§ **本文**
悪質な自由診療を行う医師による医療被害は絶えない悪質な自由診療を行う医師による医療被害は絶えない(写真はイメージです) Photo:PIXTA

悪質な自由診療や広告による医療・美容の消費者被害が後を絶たない。最近、どんな医療被害が起きているか、その現状を把握するとともに、社会はどのように対応していくべきかを提案する。(医療ジャーナリスト 福原麻希)

自分にできることは何でも
根拠乏しい治療に600万円

 スキルス胃がんの患者・家族のための「希望の会」を運営する轟浩美さんは、3年前、夫の哲也さんを看(み)取った。区の胃がん検診で再検査になり、クリニックで診てもらったが、最初は胃炎と診断されピロリ菌の除去を受けた。だが、食後の胃の強い痛みがおさまらず、2つ目のクリニックで診察、X線検査も内視鏡検査でも異常なしだった。「ストレス性の胃炎」と診断された。

 やがて、食べ物がのどでつかえる感じもあり、ゲップをうまく出せなくなった。しばらくすると、食事中に胃が動かないような重苦しさを感じるようになり、食べる量も減った。1年後、再び、区の胃がん検診を受けたところ、スキルス胃がんと診断された。

 4年間、標準治療(公的保険で受けられる治療。科学的根拠に基づき、安全性と効果について、最も信頼性が高いと推奨される治療)を受けながら、「がんの治癒に役立つのではないか」と補完代替療法(「民間療法」とも呼ばれる)も試した。「補完代替医療」とは、現代西洋医学(通常の治療)以外の医療で、健康食品やサプリメント、特定の食事療法、鍼灸や気功の伝統医学などがある。

§ **課題の目的**
この記事で「補完代替医療」の例として挙げられているものは何ですか。すべて答えてください。

(データ項目)

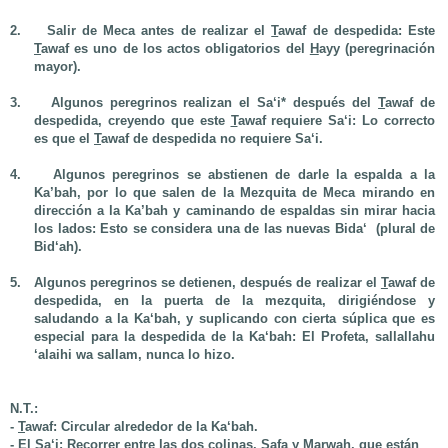
2.
Salir de Meca antes de realizar el
T
awaf de despedida: Este
T
awaf es uno de los actos obligatorios del
H
ayy (peregrinación
mayor).
3.
Algunos peregrinos realizan el Sa‘i* después del
T
awaf de
despedida, creyendo que este
T
awaf requiere Sa‘i: Lo correcto
es que el
T
awaf de despedida no requiere Sa‘i.
4.
Algunos peregrinos se abstienen de darle la espalda a la
Ka’bah, por lo que salen de la Mezquita de Meca mirando en
dirección a la Ka’bah y caminando de espaldas sin mirar hacia
los lados: Esto se considera una de las nuevas Bida‘ (plural de
Bid‘ah).
5.
Algunos peregrinos se detienen, después de realizar el
T
awaf de
despedida, en la puerta de la mezquita, dirigiéndose y
saludando a la Ka‘bah, y suplicando con cierta súplica que es
especial para la despedida de la Ka‘bah: El Profeta, sallallahu
‘alaihi wa sallam, nunca lo hizo.
N.T.:
-
T
awaf: Circular alrededor de la Ka‘bah.
- El Sa‘i: Recorrer entre las dos colinas,
S
afa y Marwah, que están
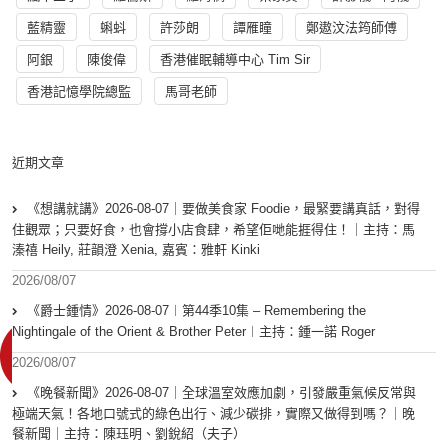
藍精靈
蝌蚪
許莎朗
譚雁瞳
鄭遨汶法筠師傅
阿銀
陳俊偉
香港催眠輔導中心 Tim Sir
香港記憶學院總監
馬哥老師
近期文章
《想講就講》2026-08-07｜要做美食家 Foodie，最緊要講真話，對得
住觀眾；只要好食，也會撐小店食肆，希望佢哋能捱得住！｜主持：馬
溱禧 Heily, 莊韻澄 Xenia, 嘉賓：雅軒 Kinki
2026/08/07
《爵士鍾情》2026-08-07︱第44季10集 – Remembering the
Nightingale of the Orient & Brother Peter︱主持：鍾一諾 Roger
2026/08/07
《晚餐新聞》2026-08-07｜全球溫室效應加劇，引發嚴重氣候反常與
極端天氣！各地口號式的綠色出行、減少碳排，實際又做得到嗎？｜晚
餐新聞｜主持：陳珏明、劉銳紹（夫子）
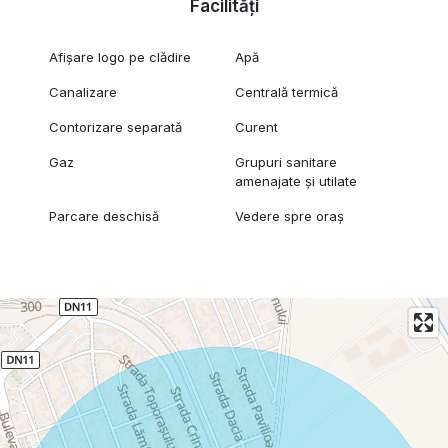
Facilități
Afișare logo pe clădire
Apă
Canalizare
Centrală termică
Contorizare separată
Curent
Gaz
Grupuri sanitare
amenajate și utilate
Parcare deschisă
Vedere spre oraș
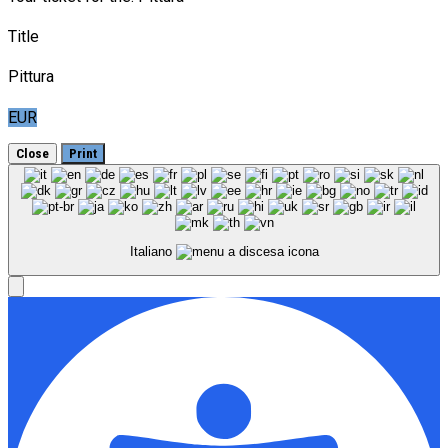
Title
Pittura
EUR
Close
Print
Italiano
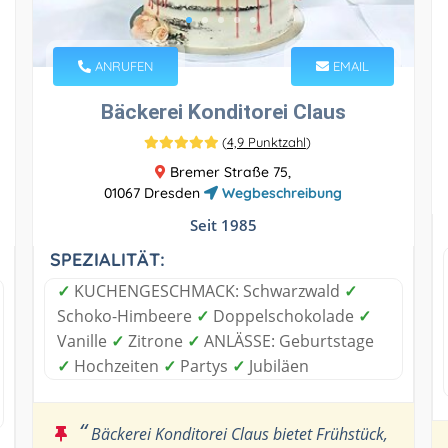
ANRUFEN
EMAIL
Bäckerei Konditorei Claus
(
4,9 Punktzahl
)
Bremer Straße 75,
01067 Dresden
Wegbeschreibung
Seit 1985
SPEZIALITÄT:
✓
KUCHENGESCHMACK: Schwarzwald
✓
Schoko-Himbeere
✓
Doppelschokolade
✓
Vanille
✓
Zitrone
✓
ANLÄSSE: Geburtstage
✓
Hochzeiten
✓
Partys
✓
Jubiläen
“
Bäckerei Konditorei Claus bietet Frühstück,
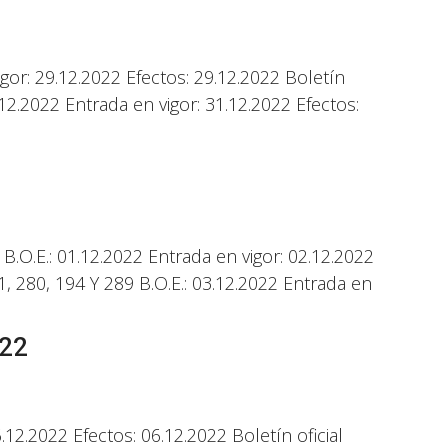
or: 29.12.2022 Efectos: 29.12.2022 Boletín
.2022 Entrada en vigor: 31.12.2022 Efectos:
.E.: 01.12.2022 Entrada en vigor: 02.12.2022
 280, 194 Y 289 B.O.E.: 03.12.2022 Entrada en
22
2.2022 Efectos: 06.12.2022 Boletín oficial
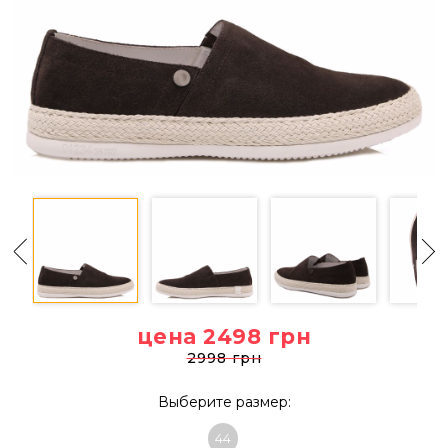
цена 2498
грн
2998 грн
Выберите размер:
44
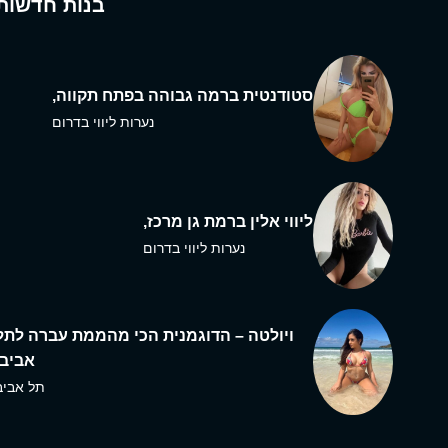
בנות חדשות
סטודנטית ברמה גבוהה בפתח תקווה,
נערות ליווי בדרום
ליווי אלין ברמת גן מרכז,
נערות ליווי בדרום
ויולטה – הדוגמנית הכי מהממת עברה לתל
אביב,
תל אביב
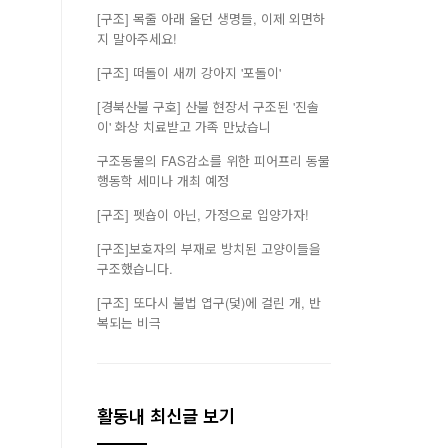
[구조] 목줄 아래 울던 생명들, 이제 외면하
지 말아주세요!
[구조] 떠돌이 새끼 강아지 '포돌이'
[경북산불 구호] 산불 현장서 구조된 '진솔
이' 화상 치료받고 가족 만났습니
구조동물의 FAS감소를 위한 피어프리 동물
행동학 세미나 개최 예정
[구조] 펫숍이 아닌, 가정으로 입양가자!
[구조]보호자의 부재로 방치된 고양이들을
구조했습니다.
[구조] 또다시 불법 엽구(덫)에 걸린 개, 반
복되는 비극
활동내 최신글 보기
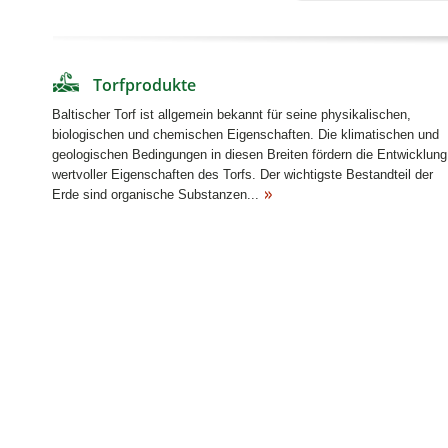
Mehr dazu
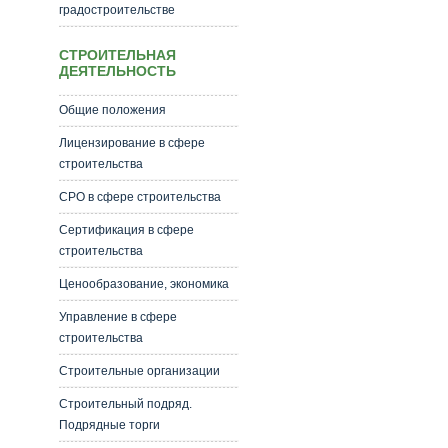
градостроительстве
СТРОИТЕЛЬНАЯ
ДЕЯТЕЛЬНОСТЬ
Общие положения
Лицензирование в сфере
строительства
СРО в сфере строительства
Сертификация в сфере
строительства
Ценообразование, экономика
Управление в сфере
строительства
Строительные организации
Строительный подряд.
Подрядные торги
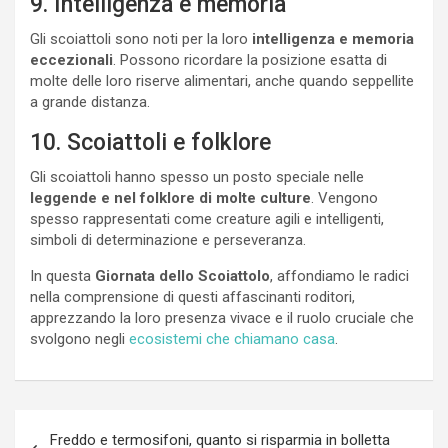
9. Intelligenza e memoria
Gli scoiattoli sono noti per la loro
intelligenza e memoria
eccezionali
. Possono ricordare la posizione esatta di
molte delle loro riserve alimentari, anche quando seppellite
a grande distanza.
10. Scoiattoli e folklore
Gli scoiattoli hanno spesso un posto speciale nelle
leggende e nel folklore di molte culture
. Vengono
spesso rappresentati come creature agili e intelligenti,
simboli di determinazione e perseveranza.
In questa
Giornata dello Scoiattolo
, affondiamo le radici
nella comprensione di questi affascinanti roditori,
apprezzando la loro presenza vivace e il ruolo cruciale che
svolgono negli
ecosistemi che chiamano casa
.
Navigazione
Freddo e termosifoni, quanto si risparmia in bolletta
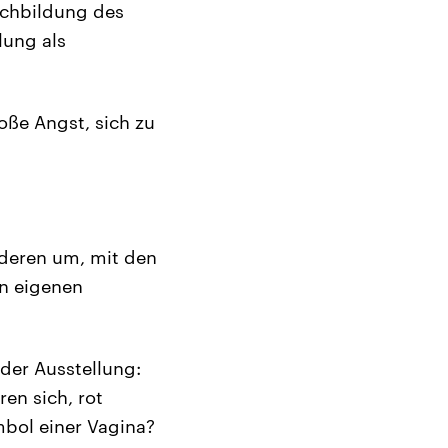
achbildung des
llung als
oße Angst, sich zu
deren um, mit den
n eigenen
der Ausstellung:
en sich, rot
bol einer Vagina?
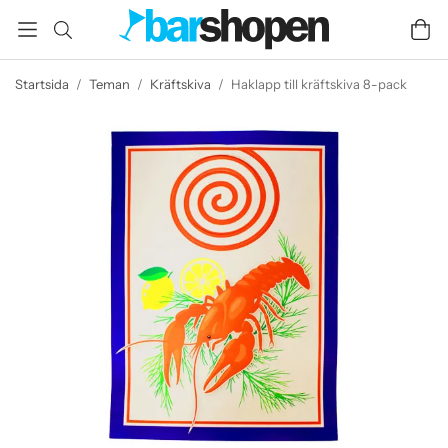
Startsida
/
Teman
/
Kräftskiva
/
Haklapp till kräftskiva 8-pack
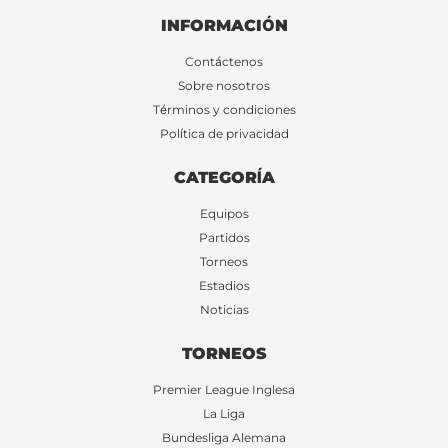
INFORMACIÓN
Contáctenos
Sobre nosotros
Términos y condiciones
Política de privacidad
CATEGORÍA
Equipos
Partidos
Torneos
Estadios
Noticias
TORNEOS
Premier League Inglesa
La Liga
Bundesliga Alemana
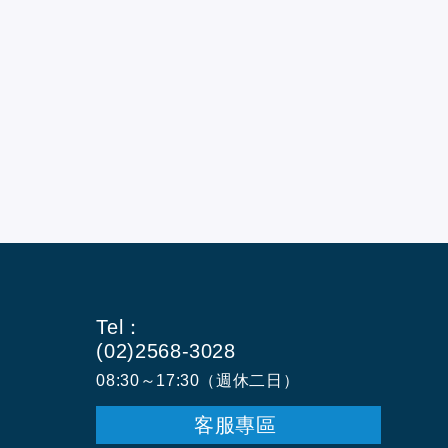
Tel：
(02)2568-3028
08:30～17:30（週休二日）
客服專區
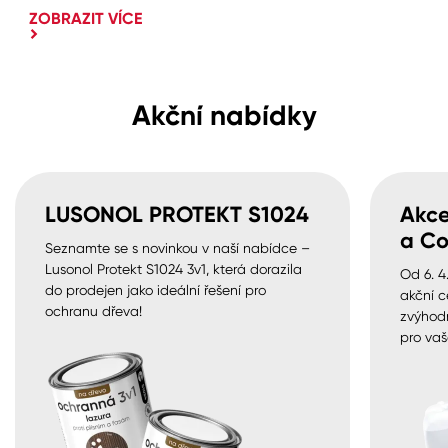
ZOBRAZIT VÍCE
Akční nabídky
LUSONOL PROTEKT S1024
Akce
a Co
Seznamte se s novinkou v naší nabídce –
Lusonol Protekt S1024 3v1, která dorazila
Od 6. 4
do prodejen jako ideální řešení pro
akční c
ochranu dřeva!
zvýhod
pro vaš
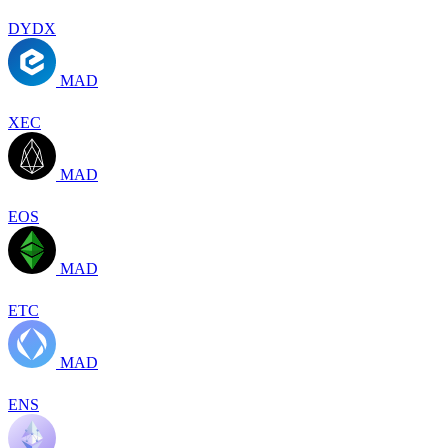
DYDX
MAD
XEC
MAD
EOS
MAD
ETC
MAD
ENS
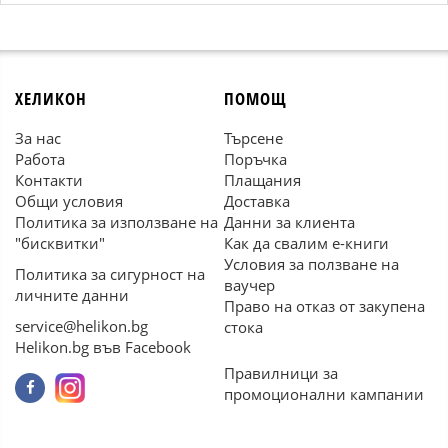
ХЕЛИКОН
ПОМОЩ
За нас
Търсене
Работа
Поръчка
Контакти
Плащания
Общи условия
Доставка
Политика за използване на
Данни за клиента
"бисквитки"
Как да свалим е-книги
Условия за ползване на
Политика за сигурност на
ваучер
личните данни
Право на отказ от закупена
service@helikon.bg
стока
Helikon.bg във Facebook
Правилници за
промоционални кампании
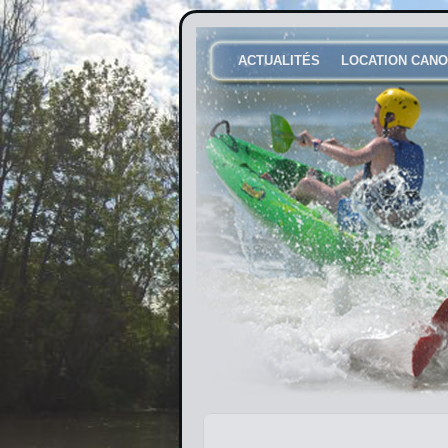
ACTUALITÉS
LOCATION CANO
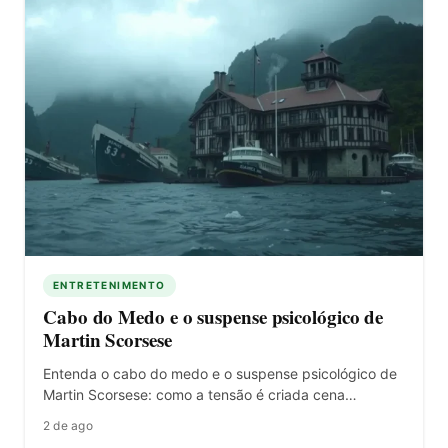
ENTRETENIMENTO
Cabo do Medo e o suspense psicológico de
Martin Scorsese
Entenda o cabo do medo e o suspense psicológico de
Martin Scorsese: como a tensão é criada cena…
2 de ago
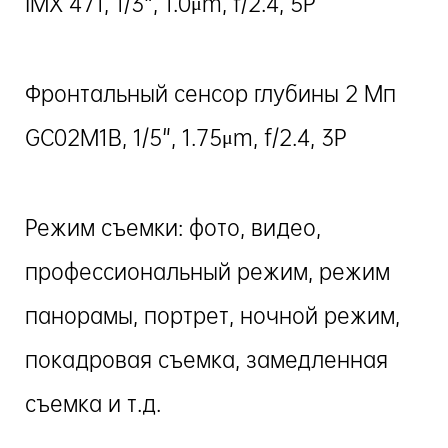
IMX 471, 1/3", 1.0μm, f/2.4, 5P
Фронтальный сенсор глубины 2 Мп
GC02M1B, 1/5", 1.75μm, f/2.4, 3P
Режим съемки: фото, видео,
профессиональный режим, режим
панорамы, портрет, ночной режим,
покадровая съемка, замедленная
съемка и т.д.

§ **完成した課題**
健康食品、サプリメント、特定の食事療法、鍼灸や気功の伝統医学